Aim of the exercise:
Your copy of the data below must be exact and must leave out all pictures.

--- Recorded data ---

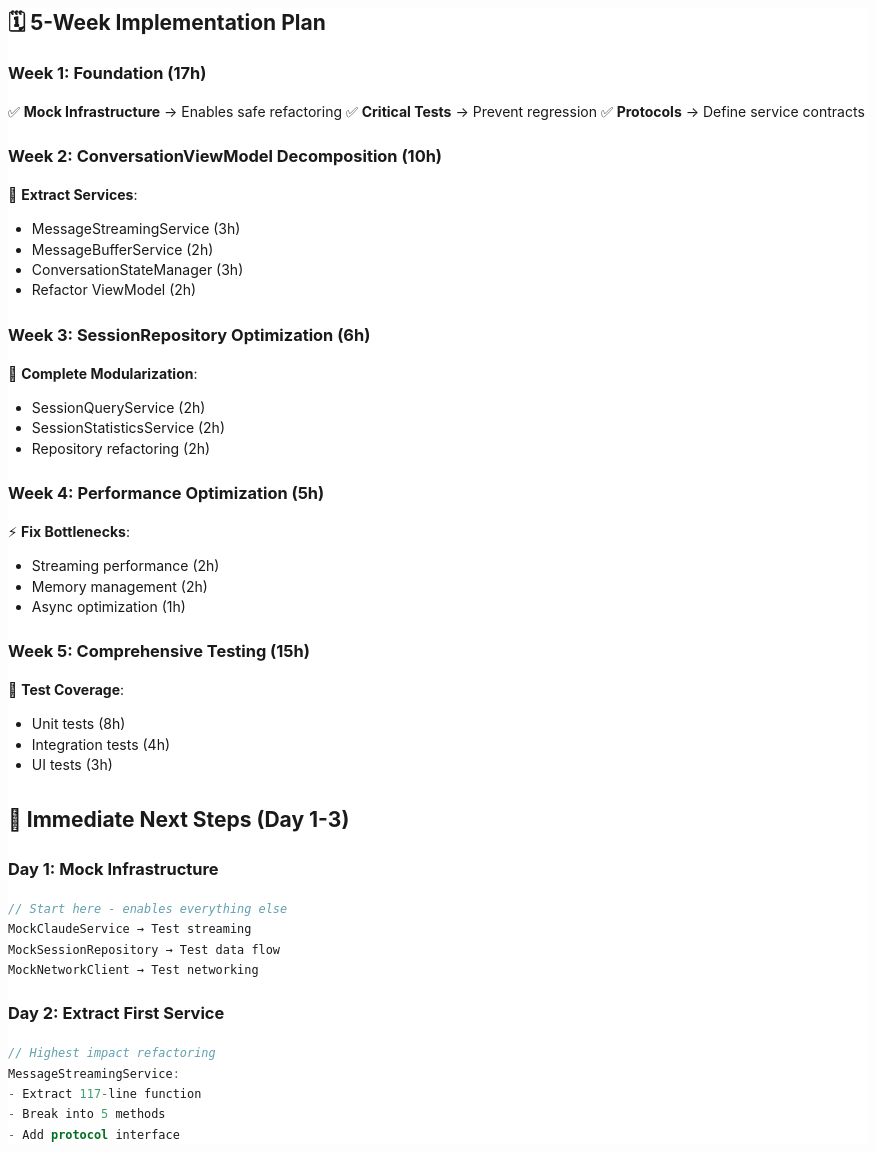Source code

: ## 🗓️ 5-Week Implementation Plan

### Week 1: Foundation (17h)
✅ **Mock Infrastructure** → Enables safe refactoring
✅ **Critical Tests** → Prevent regression
✅ **Protocols** → Define service contracts

### Week 2: ConversationViewModel Decomposition (10h)
🔧 **Extract Services**:
- MessageStreamingService (3h)
- MessageBufferService (2h)
- ConversationStateManager (3h)
- Refactor ViewModel (2h)

### Week 3: SessionRepository Optimization (6h)
🔧 **Complete Modularization**:
- SessionQueryService (2h)
- SessionStatisticsService (2h)
- Repository refactoring (2h)

### Week 4: Performance Optimization (5h)
⚡ **Fix Bottlenecks**:
- Streaming performance (2h)
- Memory management (2h)
- Async optimization (1h)

### Week 5: Comprehensive Testing (15h)
🧪 **Test Coverage**:
- Unit tests (8h)
- Integration tests (4h)
- UI tests (3h)

## 🎯 Immediate Next Steps (Day 1-3)

### Day 1: Mock Infrastructure
```swift
// Start here - enables everything else
MockClaudeService → Test streaming
MockSessionRepository → Test data flow
MockNetworkClient → Test networking
```

### Day 2: Extract First Service
```swift
// Highest impact refactoring
MessageStreamingService:
- Extract 117-line function
- Break into 5 methods
- Add protocol interface
```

---

Finished task:
Source code

: ## 🗓️ 5-Week Implementation Plan

### Week 1: Foundation (17h)
✅ **Mock Infrastructure** → Enables safe refactoring
✅ **Critical Tests** → Prevent regression
✅ **Protocols** → Define service contracts

### Week 2: ConversationViewModel Decomposition (10h)
🔧 **Extract Services**:
- MessageStreamingService (3h)
- MessageBufferService (2h)
- ConversationStateManager (3h)
- Refactor ViewModel (2h)

### Week 3: SessionRepository Optimization (6h)
🔧 **Complete Modularization**:
- SessionQueryService (2h)
- SessionStatisticsService (2h)
- Repository refactoring (2h)

### Week 4: Performance Optimization (5h)
⚡ **Fix Bottlenecks**:
- Streaming performance (2h)
- Memory management (2h)
- Async optimization (1h)

### Week 5: Comprehensive Testing (15h)
🧪 **Test Coverage**:
- Unit tests (8h)
- Integration tests (4h)
- UI tests (3h)

## 🎯 Immediate Next Steps (Day 1-3)

### Day 1: Mock Infrastructure
```swift
// Start here - enables everything else
MockClaudeService → Test streaming
MockSessionRepository → Test data flow
MockNetworkClient → Test networking
```

### Day 2: Extract First Service
```swift
// Highest impact refactoring
MessageStreamingService:
- Extract 117-line function
- Break into 5 methods
- Add protocol interface
```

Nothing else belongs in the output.